CWT vs AK Thanga Pillai 252 ITR 260 (Mad) approved.)

There may not be any doubt or dispute that once an order of assessment is reopened, the previous under assessment will be held to be set aside and the whole proceedings would start afresh, but that would not mean that even when the subject matter or reass3ssment is distinct and different, the entire proceedings would be deemed to have been reopened.

Explanation (c) appended to sub-sect (1) of sec 263 of the I T Act, 1961 which deals with the power of the Commissioner in revision, is clear and unambiguous, as in terms thereof the doctrine of merger applies only in respect of such items which were the subject matter of appeal and not in respect of those were not.

Decision of the Madras High Court affirmed.”

7.3 We find, the Honorable jurisdictional High Court in the case of Ashok Build con Ltd (supra) following the decision of the Honorable Supreme Court in the case of Alagendran Finance Ltd (supra) held that where an assessment has been reopened u/s 147 of the I T Act, 1961 in relation to a particular ground or in relation to certain specified grounds and, subsequent to the passing of the order of reassessment, jurisdiction u/s 263 is sought to be exercised with reference to issues which did not form the subject of the reopening of the assessment or the order of reassessment, the period of limitation provided for in sub-sec. (2) of sec. 263 would commence from the date of the order of assessment and not from the date on which the order reopening the reassessment had been passed. In respect of issues which did not form the subject matter of the reassessment proceedings u/s 143(3) r.w.s 147 limitation would commence with reference to the original order of assessment.

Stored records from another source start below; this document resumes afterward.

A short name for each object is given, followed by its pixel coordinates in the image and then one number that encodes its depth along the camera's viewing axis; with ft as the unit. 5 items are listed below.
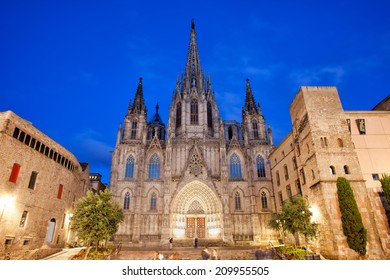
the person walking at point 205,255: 36.04
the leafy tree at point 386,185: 48.14
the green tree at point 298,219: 51.90
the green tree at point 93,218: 52.60
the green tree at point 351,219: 46.11
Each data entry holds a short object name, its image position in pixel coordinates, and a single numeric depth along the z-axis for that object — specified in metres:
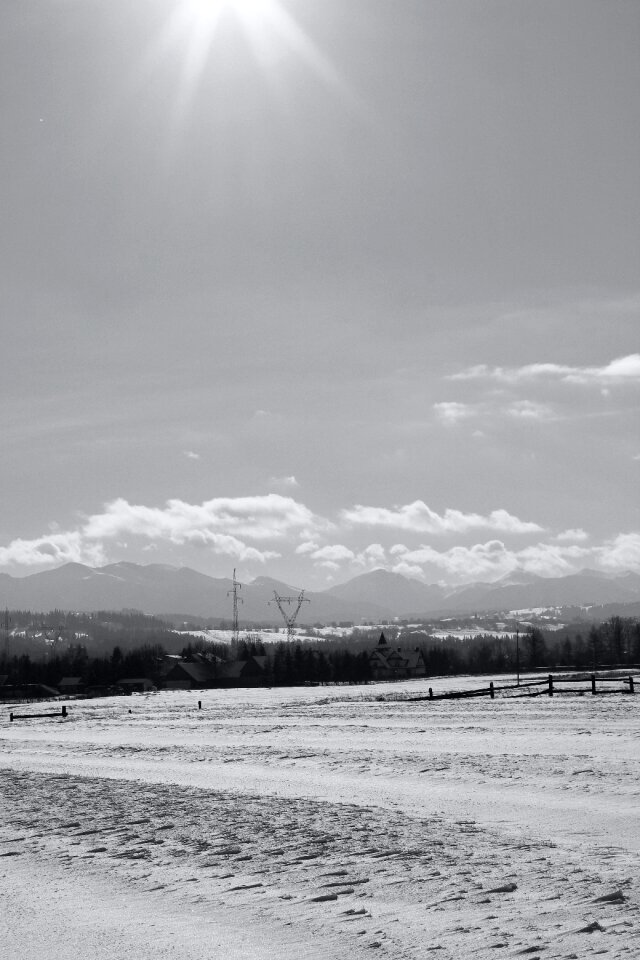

7.4 Since in the instant case, the original order was passed on 22.3.2004 u/s 143(3) of the I T Act and since the reassessment notice was issued for the purpose of adding the arrears of depreciation debited to P&L account and the revaluation reserves credited to P&L account to be reduced while computing book profits and since the order of the CIT relates to non- disallowance of expenditure in respect of exempt income under clause (f) to Explanation(1) of sec 115JB; therefore, in view of the decisions cited above, the period of limitation provided for in 263(2) would commence from the date of original assessment which, in the instant case is 22.3.2004. Since the order of the CIT u/s 263 is dated 30.3.2009, therefore, the same is barred by limitation. Since the assessee succeeds on the additional ground the other grounds being academic in nature are not being adjudicated.

8 In the result, the appeal filed by the assessee is allowed.

Order pronounced on the 6th day of Apr1l 2011.